Recall that Dangote had earlier petitioned the Independent Corrupt Practices and Other Related Offences Commission to investigate Ahmed for allegedly spending $5 million on his children’s secondary education in Switzerland. He withdrew the petition a few days ago, even as the ICPC vowed to continue with its investigation.

The statement on Friday said Dangote’s petition to the EFCC followed “The withdrawal of the same petition from the Independent Corrupt Practices and Other Related Offences Commission, a strategic decision aimed at accelerating the prosecution process.”

In the petition, signed by Lead Counsel Dr O.J. Onoja, Dangote urged the EFCC to investigate allegations of abuse of office and corrupt enrichment against Ahmed, and to prosecute him if found culpable.

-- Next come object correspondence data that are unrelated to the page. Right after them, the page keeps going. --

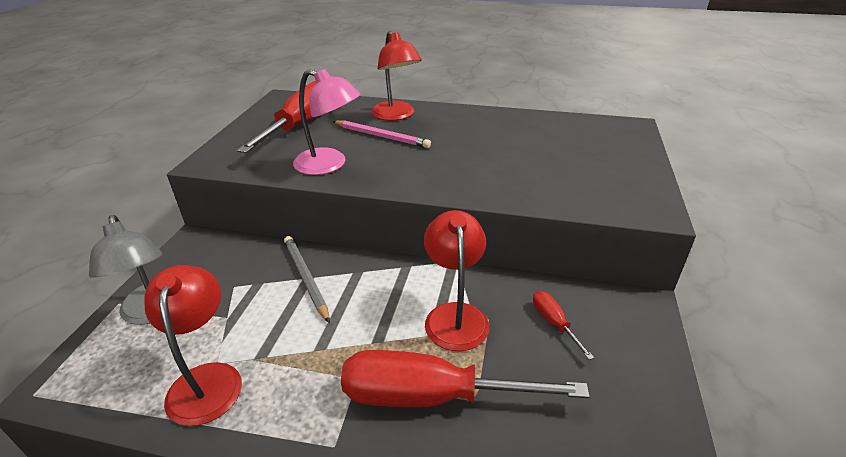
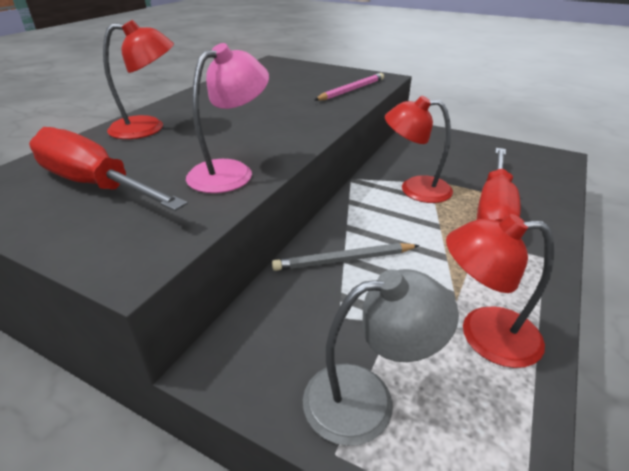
camera: 75 degrees left, 0 degrees up
(381, 136) = (191, 140): pink pencil -> pink pencil (351, 90)
(554, 323) = (428, 157): red screwdriver -> none

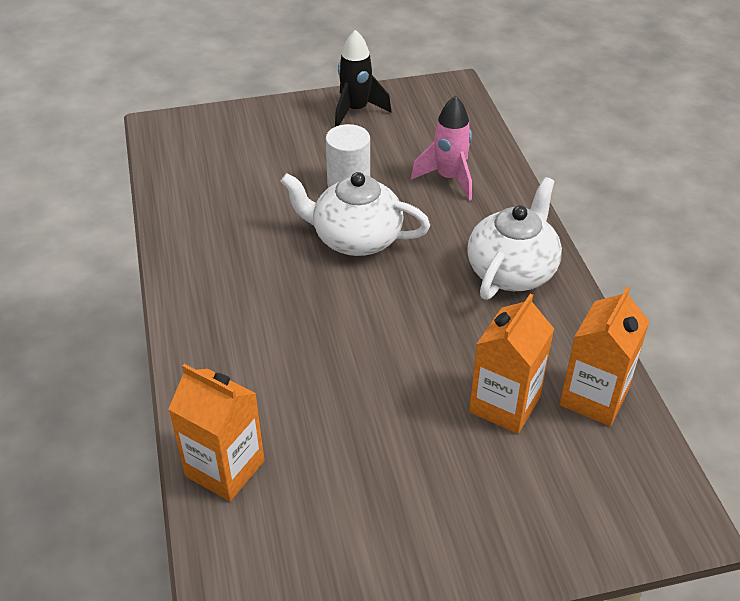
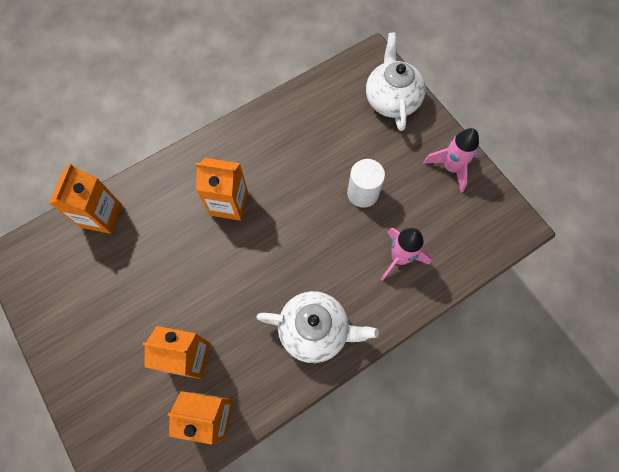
camera: 70 degrees right, 25 degrees up
(291, 311) = (229, 203): none -> orange carton
(356, 110) = (451, 168): black rocket -> pink rocket
(356, 238) = (309, 217): white teapot -> white teapot (392, 99)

The petition further stated that Dangote would provide evidence to substantiate claims of financial misconduct and impunity.

“We make bold to state that the commission is strategically positioned, along with sister agencies, to prosecute financial crimes and corruption-related offences, and upon establishing a prima facie case, the courts do not hesitate to punish offenders. See Lawan v. F.R.N (2024) 12 NWLR (Pt. 1953) 501 and Shema v. F.R.N. (2018) 9 NWLR (Pt.1624) 337,” the petition read.

Onoja further urged the commission, under the leadership of Mr Olanipekun Olukoyede, “To investigate the complaint of abuse of office and corruption against Engr. Farouk Ahmed and to accordingly prosecute him if found wanting.”